▶ TEXT EXCERPT
Freefall Drift: Navigating Your Exit Spot

Understanding freefall drift is crucial for accurate skydiving spotting, especially given how much winds aloft can vary throughout the year. From my experience jumping in Florida, summer often sees relatively consistent winds at jump run altitude (barring tropical weather). However, winter months here can bring significantly higher and more unpredictable winds. This increased wind not only impacts your selected skydiver exit spot, dictating where you need to leave the aircraft to account for drift, but also, in conjunction with the aircraft's ground speed on jump run, influences the amount of separation needed between freefall groups. To consistently land on the airport, mastering the calculation of freefall drift is absolutely essential.

How to Read the Winds Aloft Forecast

To begin with, you'll have to get comfortable reading the winds aloft forecast. It's important to remember the word forecast – this isn't a live reading of what's actually happening in your area. The winds aloft report is a prediction, created four times a day by supercomputers running complex mathematical models. Fortunately, these predictions are usually quite close to what you can expect, as the computers compile data from pilot reports and weather balloons (which are typically sent up from major airports). This ongoing data collection helps ensure their reliability. However, there are times when they can be quite a bit off, so always be aware and ready to adjust. This guide will help you learn how to read aviation weather for skydivers.

You can access the winds aloft report through several dedicated apps or the reliable Aviation Weather Center. These reports typically include timestamps indicating when the data was taken (e.g., 1200Z) and the period for which it is valid (e.g., from 1400Z to 2100Z). For convenience, this time is often presented in UTC (Coordinated Universal Time), also known as Zulu time. If you're new to using UTC, a handy UTC to US time zone conversion chart can be a useful tool to translate it to your specific US time zone.

First, locate your nearest airport. For this example, I'll use data for JAX (Jacksonville airport), as it's closest to my location, focusing only on altitudes that pertain to skydivers (3,000′ to 12,000′ MSL), though reports often include data up to 39,000 feet. The altitudes are shown in parentheses:

1023 (3000′) 0919+14 (6000′) 0917+09 (9000′) 1020+03 (12000′)

To read this forecast, you need to know that the first two numbers correspond to the wind direction (remember to add a zero to the end of those first two numbers), and the next two numbers indicate the wind speed in knots. Any numbers after the wind speed indicate the temperature in degrees Celsius.

For example:

  • At 3,000′ MSL: The wind forecast shows that the winds are from 100 degrees at 23 knots.

  • At 6,000′ MSL: The winds are coming from 90 degrees at 19 knots, and the temperature is +14 degrees Celsius.

  • At 9,000′ MSL: Winds are from 90 degrees at 17 knots, and the temperature is +9 degrees Celsius.

  • At 12,000′ MSL: Winds are from 100 degrees at 20 knots, and the temperature is +3 degrees Celsius.

And now you know how to read the winds aloft report!

▶ MATERIAL SUPPLIED
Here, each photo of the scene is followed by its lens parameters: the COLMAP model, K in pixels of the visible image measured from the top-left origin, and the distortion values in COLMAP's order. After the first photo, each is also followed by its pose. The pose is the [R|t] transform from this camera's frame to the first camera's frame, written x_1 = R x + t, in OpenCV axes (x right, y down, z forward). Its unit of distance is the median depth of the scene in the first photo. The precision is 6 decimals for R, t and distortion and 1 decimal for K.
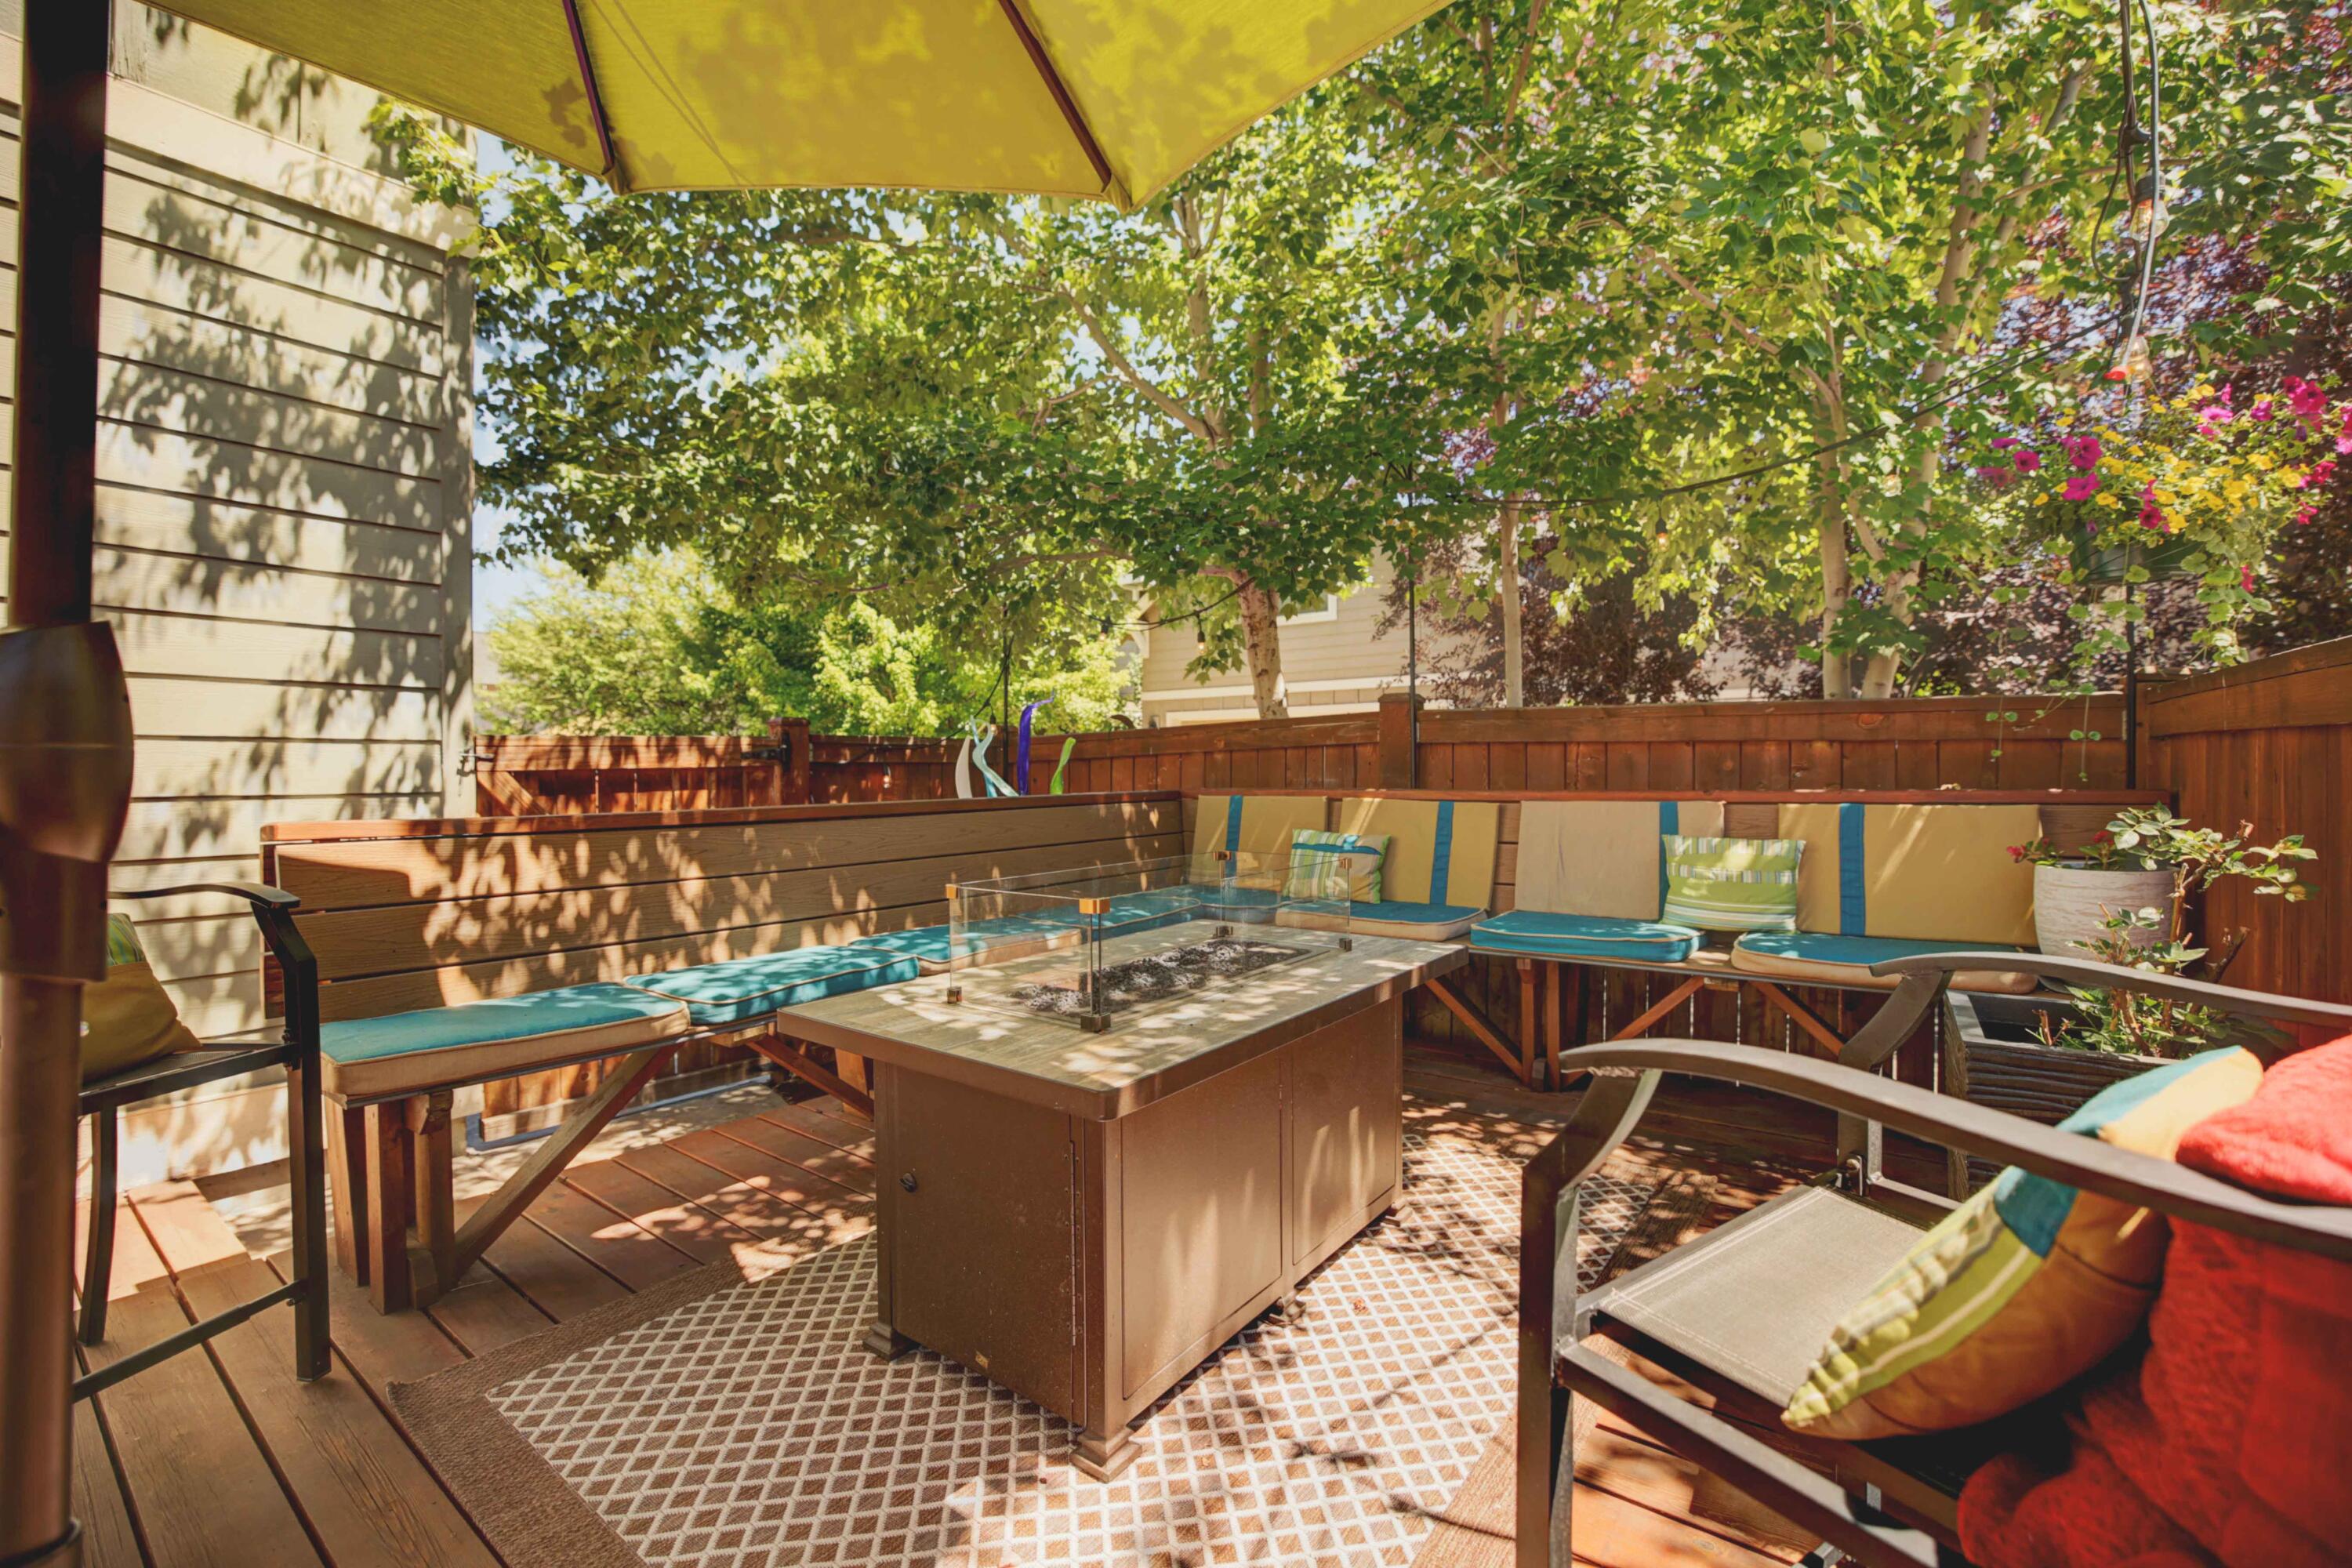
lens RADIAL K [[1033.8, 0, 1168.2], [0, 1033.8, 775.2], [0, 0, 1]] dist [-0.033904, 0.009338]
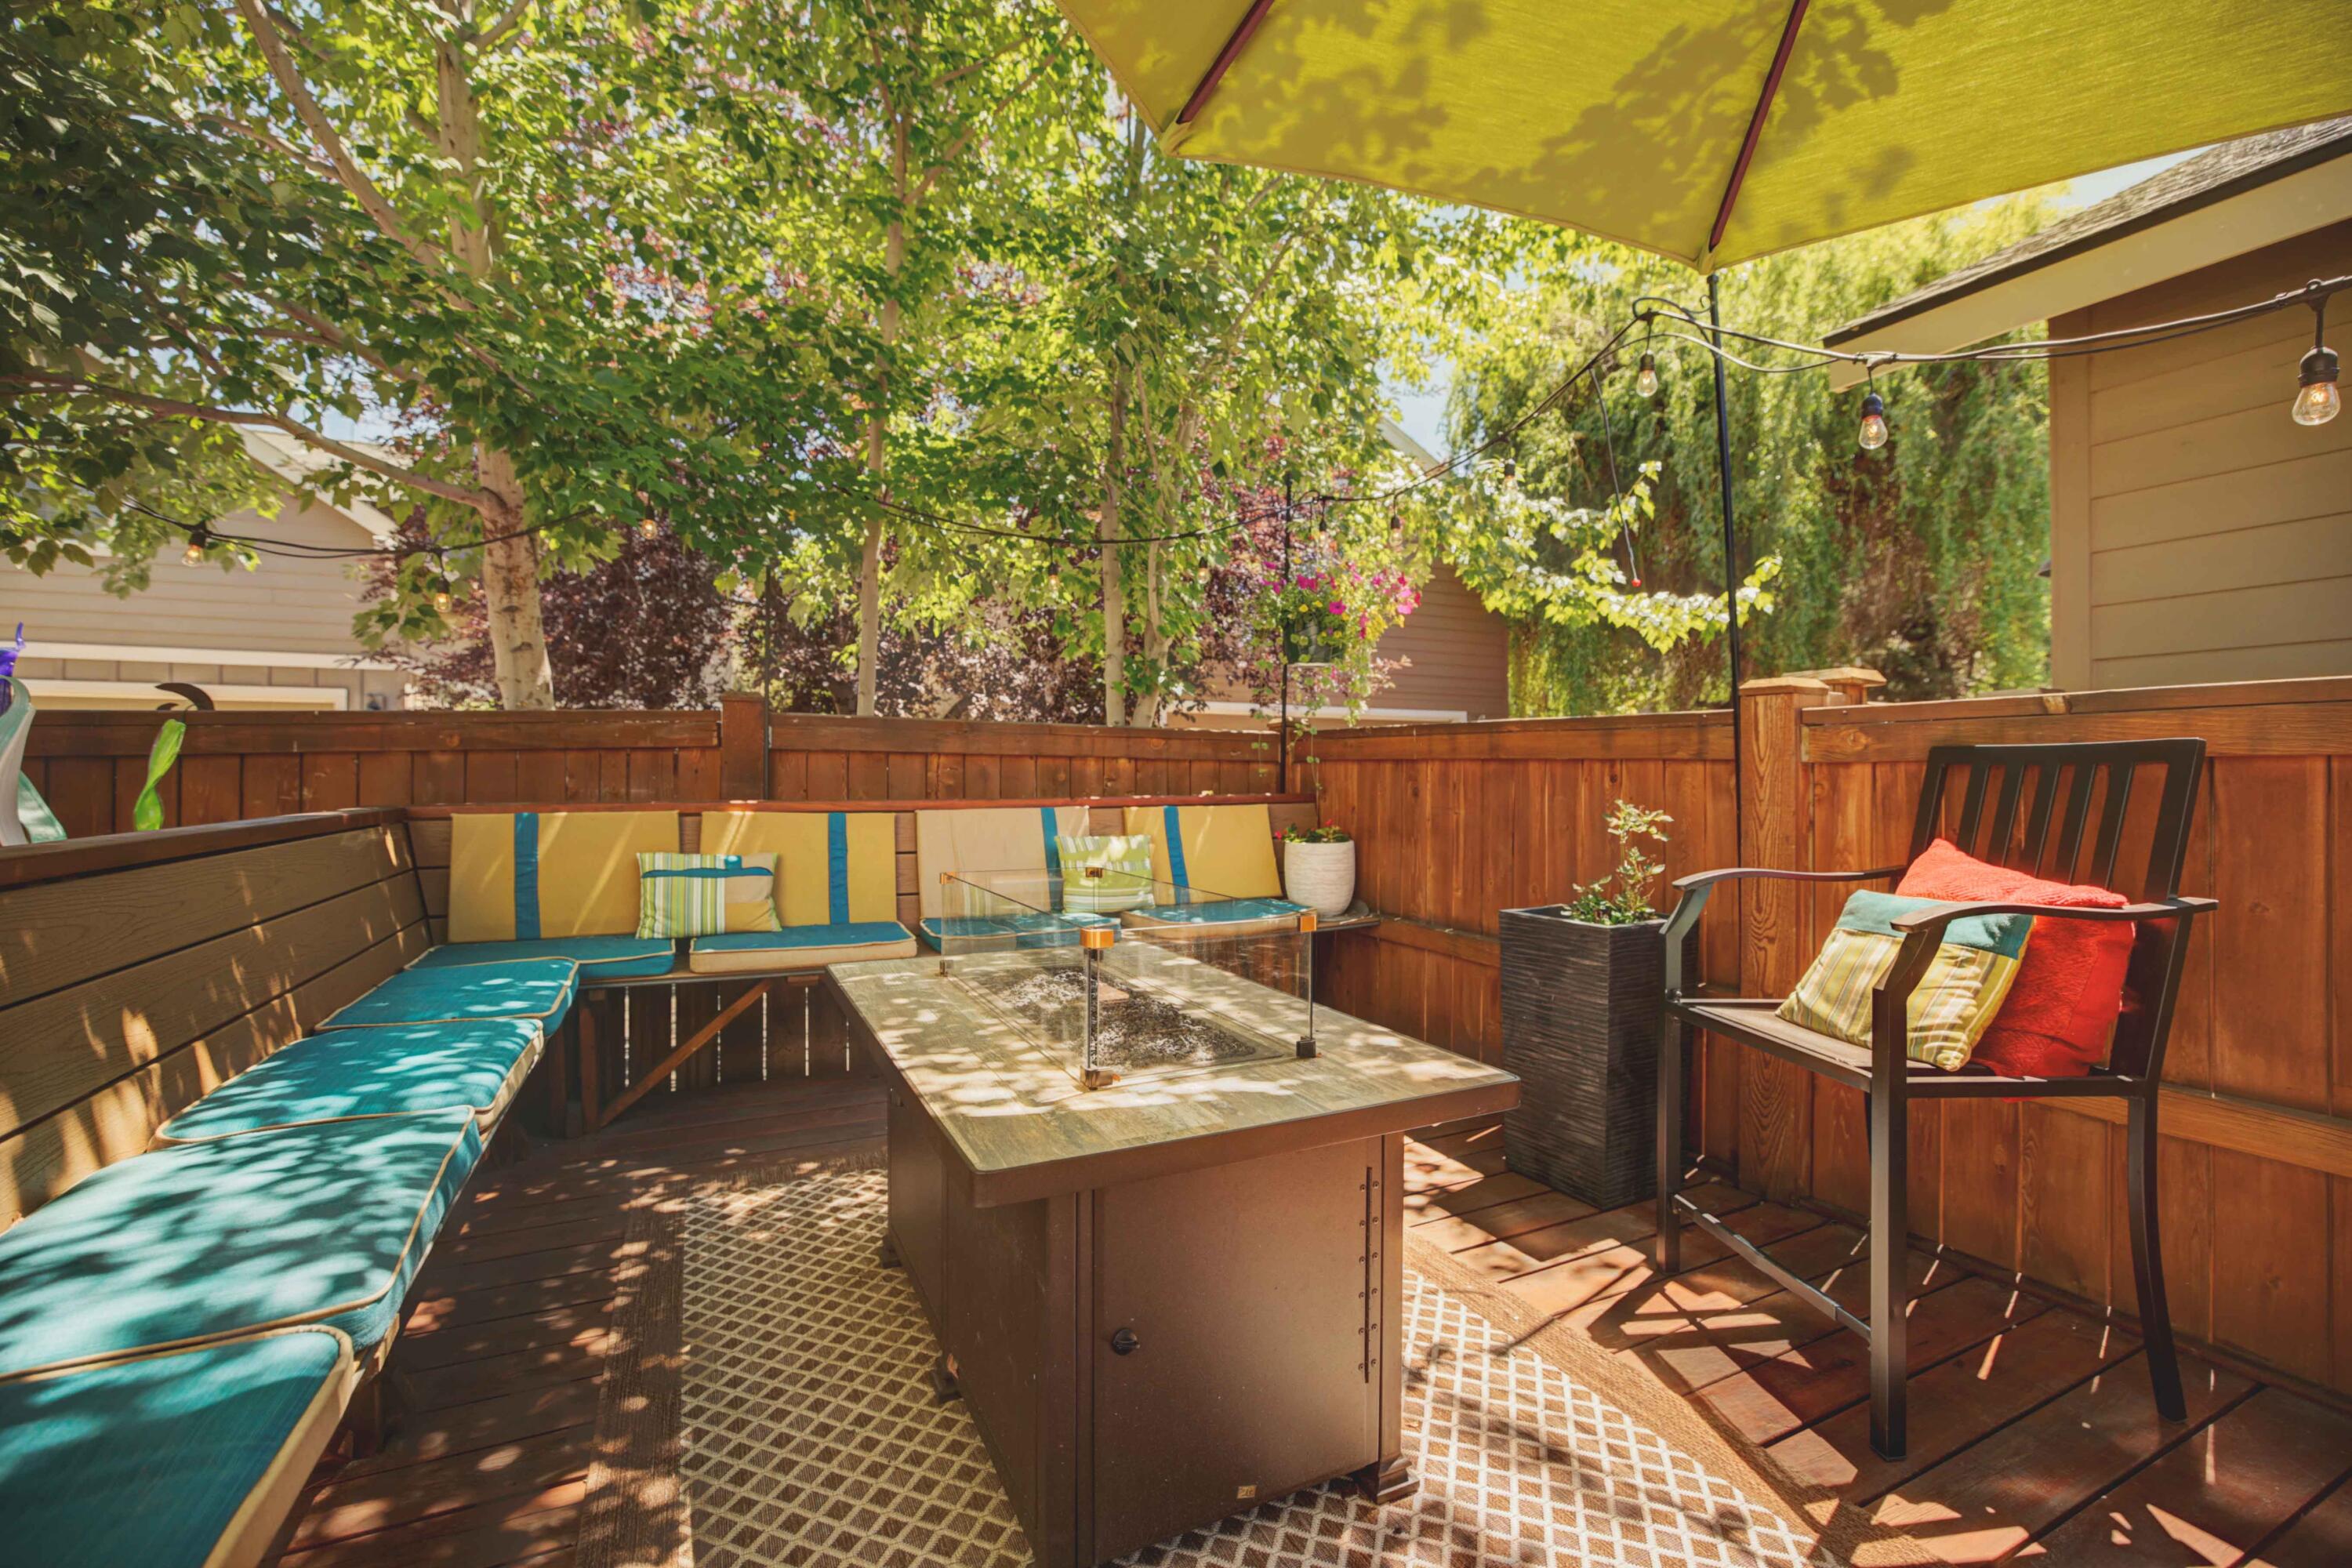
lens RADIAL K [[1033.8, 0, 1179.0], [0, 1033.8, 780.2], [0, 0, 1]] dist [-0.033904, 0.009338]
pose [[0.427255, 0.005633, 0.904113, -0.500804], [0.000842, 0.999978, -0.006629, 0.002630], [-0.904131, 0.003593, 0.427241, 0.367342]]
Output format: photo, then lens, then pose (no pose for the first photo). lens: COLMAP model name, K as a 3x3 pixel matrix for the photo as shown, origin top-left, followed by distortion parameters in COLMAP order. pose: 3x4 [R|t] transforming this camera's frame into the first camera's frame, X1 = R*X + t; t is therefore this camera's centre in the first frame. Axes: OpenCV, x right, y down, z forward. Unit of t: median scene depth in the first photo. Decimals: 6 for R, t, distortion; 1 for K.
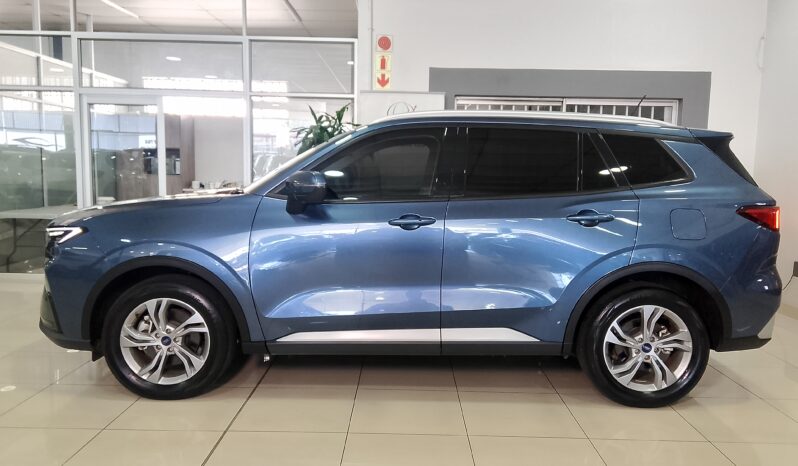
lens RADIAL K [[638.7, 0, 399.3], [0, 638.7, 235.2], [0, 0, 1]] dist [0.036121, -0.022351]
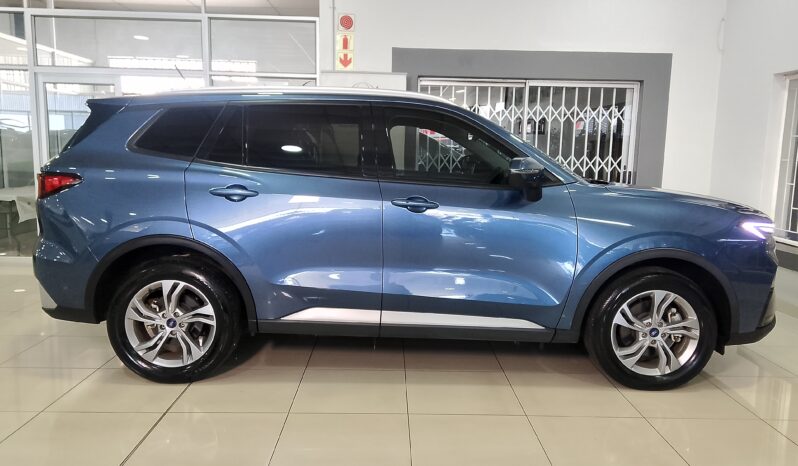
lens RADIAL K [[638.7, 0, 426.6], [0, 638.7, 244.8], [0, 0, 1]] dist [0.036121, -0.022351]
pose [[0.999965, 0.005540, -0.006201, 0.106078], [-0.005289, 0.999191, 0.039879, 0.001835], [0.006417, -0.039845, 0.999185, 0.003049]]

▶ WORK TASK 1
Answer these questions from the freefall drift text:
(a) How many times a day is the winds aloft prediction created?
(b) Which altitude range does the example focus on as pertaining to skydivers?
(c) What do any numbers after the wind speed indicate?
▶ WORK TASK 2
For each statement, say whether it agrees with the freefall drift text, and quote the words that decide it:
(a) The winds aloft report is a live reading of current conditions.
(b) The weather balloons that supply data are typically sent up from major airports.
(c) At 9,000′ MSL, the winds are from 90 degrees at 17 knots.
▶ WORK TASK 3
Reproduce word for word the passage of the freefall drift text from "To begin with, you'll" up to and including "weather for skydivers.".
Rely solely on the freefall drift text for your answers; the records play no part.

▶ WORKED SOLUTION 1
(a) Four times a day.
(b) 3,000′ to 12,000′ MSL.
(c) The temperature in degrees Celsius.

▶ WORKED SOLUTION 2
(a) No: "this isn't a live reading of what's actually happening in your area"
(b) Yes: "which are typically sent up from major airports"
(c) Yes: "Winds are from 90 degrees at 17 knots"

▶ WORKED SOLUTION 3
To begin with, you'll have to get comfortable reading the winds aloft forecast. It's important to remember the word forecast – this isn't a live reading of what's actually happening in your area. The winds aloft report is a prediction, created four times a day by supercomputers running complex mathematical models. Fortunately, these predictions are usually quite close to what you can expect, as the computers compile data from pilot reports and weather balloons (which are typically sent up from major airports). This ongoing data collection helps ensure their reliability. However, there are times when they can be quite a bit off, so always be aware and ready to adjust. This guide will help you learn how to read aviation weather for skydivers.